Business has it rough compared to the government! So I have this question “Is it Okay for the Government to Cook The Books”?
First let me say what Businesses aren’t allowed to do!
- Manipulate the bookkeeping records to alter their financial statements. In Accounting, this was called “cooking the book” or creating accounting, and this process was often used to change the bottom line depending on what a company wants their financial records to state. It goes both ways, sometimes a company (especially private ones) want the numbers to show little profit so they don’t have to pay high taxes. On the other hand, a company will inflate Sales and other income sources to make their stock more appealing to investors or potential buyers of the company. Both forms of manipulation are against IRS rules and basically fraud (if my memory serves me correctly). The excerpt at the end of this article sounds a lot like cooking the books to me.
- Now granted that I’m not a lawyer, I believe the employers aren’t allowed to borrow from the employee pensions plans that exist at the company. I believe this is a no-no that history has proved to be a horrible move! But ironically it’s not stopping the government from borrowing from the federal employee pension fund. Oh, the federal employees don’t have to worry about their retirement nest because if there is a shortcoming in the “federal employee pension fund”, you can bet your bottom dollar that it would be a priority for the government to refund. On the other hand, with Social Security… well we all know that state of that public (as in us) fund is doing.

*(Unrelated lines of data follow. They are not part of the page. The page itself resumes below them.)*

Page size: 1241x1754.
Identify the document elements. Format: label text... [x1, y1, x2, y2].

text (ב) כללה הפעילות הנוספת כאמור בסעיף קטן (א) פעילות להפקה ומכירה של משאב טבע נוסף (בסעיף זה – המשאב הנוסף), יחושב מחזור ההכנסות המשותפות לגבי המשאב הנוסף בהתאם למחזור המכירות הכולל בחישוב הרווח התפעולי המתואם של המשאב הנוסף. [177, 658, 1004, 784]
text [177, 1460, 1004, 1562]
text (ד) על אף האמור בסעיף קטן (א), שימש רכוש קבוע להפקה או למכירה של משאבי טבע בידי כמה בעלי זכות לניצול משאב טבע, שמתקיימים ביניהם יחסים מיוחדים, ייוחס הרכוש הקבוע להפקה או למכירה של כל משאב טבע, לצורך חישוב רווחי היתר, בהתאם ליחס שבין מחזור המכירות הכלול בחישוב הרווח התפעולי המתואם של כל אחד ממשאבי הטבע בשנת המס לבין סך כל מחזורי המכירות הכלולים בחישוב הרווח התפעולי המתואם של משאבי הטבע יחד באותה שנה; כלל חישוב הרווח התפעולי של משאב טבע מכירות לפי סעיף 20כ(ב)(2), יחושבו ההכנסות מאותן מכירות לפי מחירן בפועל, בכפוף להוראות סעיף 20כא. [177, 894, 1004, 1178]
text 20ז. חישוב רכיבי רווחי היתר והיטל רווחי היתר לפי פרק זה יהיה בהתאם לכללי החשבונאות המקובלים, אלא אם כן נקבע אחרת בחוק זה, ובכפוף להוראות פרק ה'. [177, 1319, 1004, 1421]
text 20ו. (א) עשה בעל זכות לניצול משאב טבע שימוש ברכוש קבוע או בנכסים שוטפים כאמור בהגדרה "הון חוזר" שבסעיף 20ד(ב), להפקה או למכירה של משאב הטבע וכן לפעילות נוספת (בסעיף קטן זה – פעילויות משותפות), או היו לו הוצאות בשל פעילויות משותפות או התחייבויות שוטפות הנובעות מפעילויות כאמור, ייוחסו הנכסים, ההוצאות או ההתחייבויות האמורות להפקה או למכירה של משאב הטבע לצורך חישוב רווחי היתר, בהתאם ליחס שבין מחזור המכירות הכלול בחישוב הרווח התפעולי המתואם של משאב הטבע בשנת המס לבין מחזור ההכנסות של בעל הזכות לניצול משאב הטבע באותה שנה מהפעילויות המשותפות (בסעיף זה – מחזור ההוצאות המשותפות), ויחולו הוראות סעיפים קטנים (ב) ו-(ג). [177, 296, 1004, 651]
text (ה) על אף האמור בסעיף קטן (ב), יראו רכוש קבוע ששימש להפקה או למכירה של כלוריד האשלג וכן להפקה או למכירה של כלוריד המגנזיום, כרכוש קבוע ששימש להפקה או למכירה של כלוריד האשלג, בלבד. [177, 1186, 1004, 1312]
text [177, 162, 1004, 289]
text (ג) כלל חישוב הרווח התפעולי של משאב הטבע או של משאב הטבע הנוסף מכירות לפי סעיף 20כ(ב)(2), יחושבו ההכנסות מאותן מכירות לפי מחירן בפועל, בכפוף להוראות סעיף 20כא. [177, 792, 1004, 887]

Read the yahoo article titled “US taps pension fund to avoid passing debt limit” to read the full article, but below is the except that explains how it sounds like the government may be cooking the books?
WASHINGTON (AP) — Treasury Secretary Timothy Geithner says the government has begun borrowing from the federal employee pension fund to keep operating without surpassing its debt limit.
Geithner says in a letter to congressional leaders that the move will free up $156 billion in borrowing authority while Congress debates increasing the $16.4 trillion debt limit.
The government reached its borrowing limit on Dec. 31, but began using bookkeeping maneuvers to keep from surpassing it. Geithner has told congressional leaders that Treasury expects to exhaust those measures by mid-February to early March.
What say you? It kind of reminds me of that old saying “Do as I say, not as I do”.